Technical Field
The disclosure relates to a measuring apparatus, and particularly relates to a measuring apparatus for solar cell with a high acquisition rate.
Description of Related Art
To use solar cells to convert solar energy into electrical energy is now a mainstream of a renewable energy market. In order to develop more cost-effective and more efficient devices, new materials and new composite structure-designed devices are consecutively provided in recent years. For example, compared with c-Si solar cell products, III-V group alloy mixed substrates, organic thin-film materials, metallization-wrap-through (MWT) solar cells, heterojunction with intrinsic thin-layer (HIT) solar cells, etc., all have advantages of low cost, flexibility and high power-generating efficiency, etc.
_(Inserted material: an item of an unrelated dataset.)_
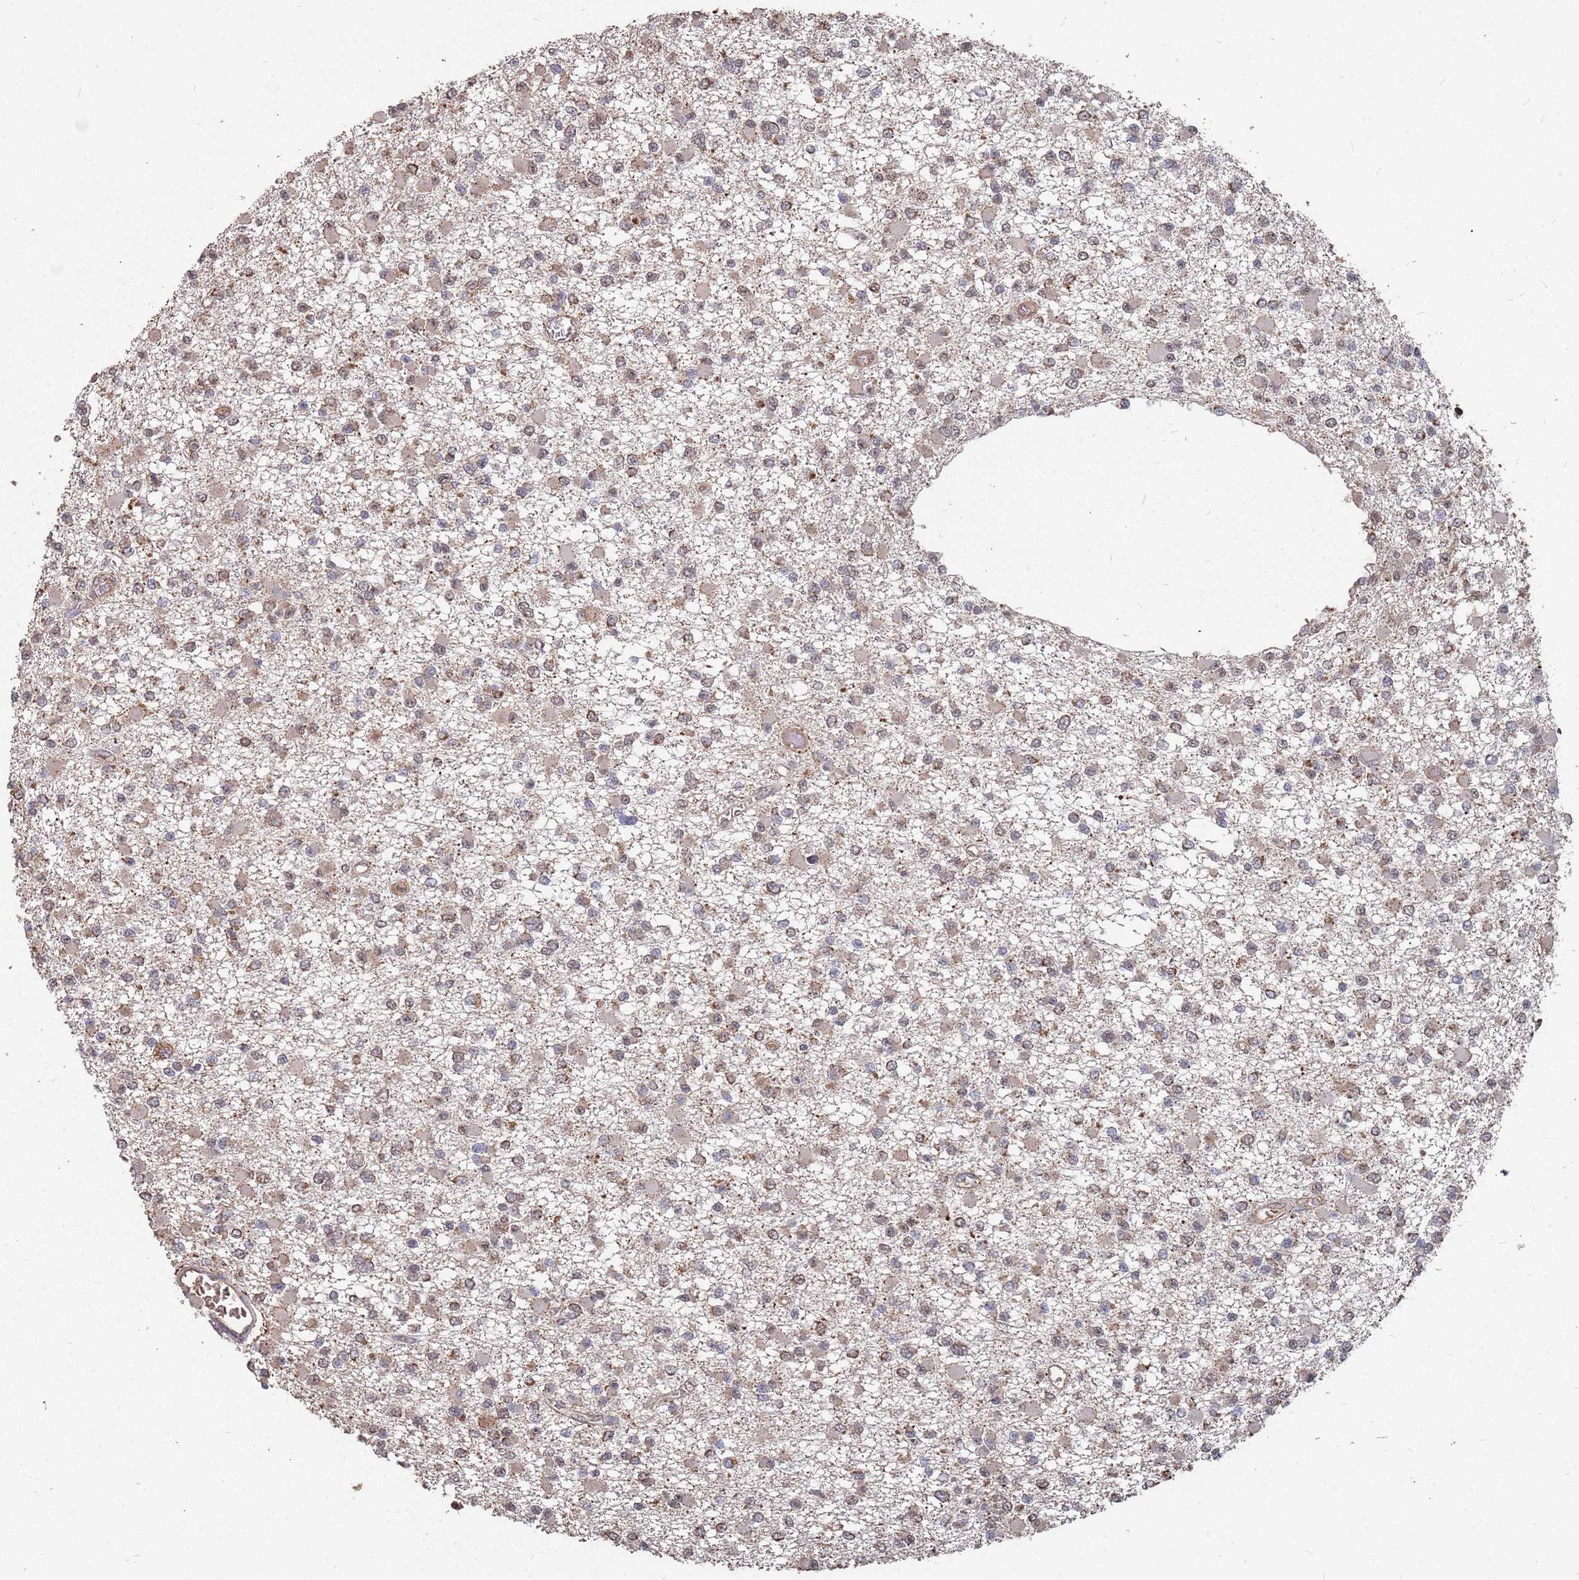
{"staining": {"intensity": "weak", "quantity": "<25%", "location": "cytoplasmic/membranous,nuclear"}, "tissue": "glioma", "cell_type": "Tumor cells", "image_type": "cancer", "snomed": [{"axis": "morphology", "description": "Glioma, malignant, Low grade"}, {"axis": "topography", "description": "Brain"}], "caption": "This is a image of IHC staining of low-grade glioma (malignant), which shows no staining in tumor cells. (Immunohistochemistry, brightfield microscopy, high magnification).", "gene": "PRORP", "patient": {"sex": "female", "age": 22}}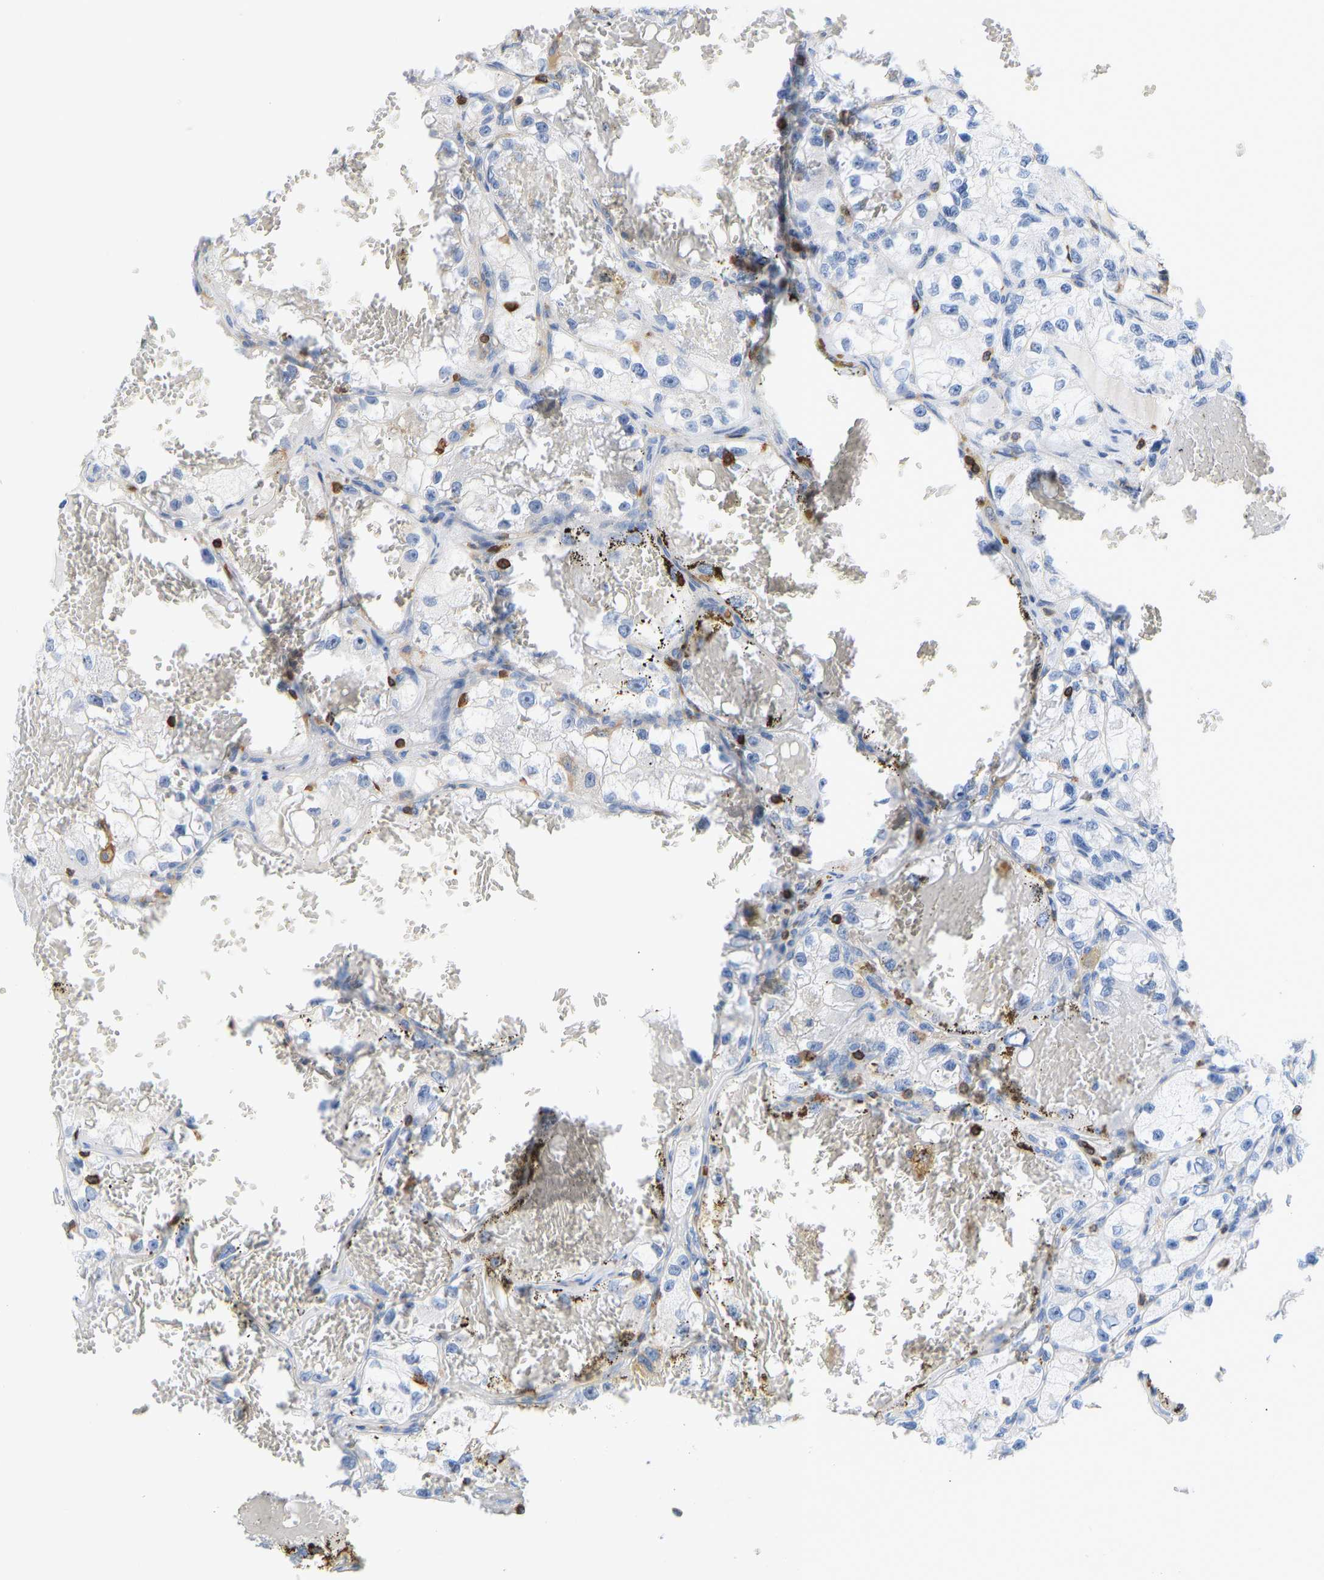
{"staining": {"intensity": "negative", "quantity": "none", "location": "none"}, "tissue": "renal cancer", "cell_type": "Tumor cells", "image_type": "cancer", "snomed": [{"axis": "morphology", "description": "Adenocarcinoma, NOS"}, {"axis": "topography", "description": "Kidney"}], "caption": "Tumor cells show no significant staining in renal adenocarcinoma. (DAB (3,3'-diaminobenzidine) IHC, high magnification).", "gene": "EVL", "patient": {"sex": "female", "age": 57}}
However, regarding many devices with high photoelectric conversion efficiency, such as the HIT solar cell, etc., the multi-layer structure thereof leads to a subsequent capacitance effect problem. For example, when an I-V curve measurement is performed to a solar photoelectric device, if a material of a substrate or a device structure does not belong to a single material, the capacitance effect may result in a measurement error of the I-V curve at a point close to a maximum-power-point (MPP).
Methods for resolving the aforementioned capacitance effect include steady state light source irradiation, resistance parameter model establishment or dark current measurement, etc., though these measurement methods are not only time-consuming, procedures of the measurement operations are also complicated. Therefore, how to provide faster and more accurate measurement for such type of the solar photoelectric devices becomes a target of the technicians of the field.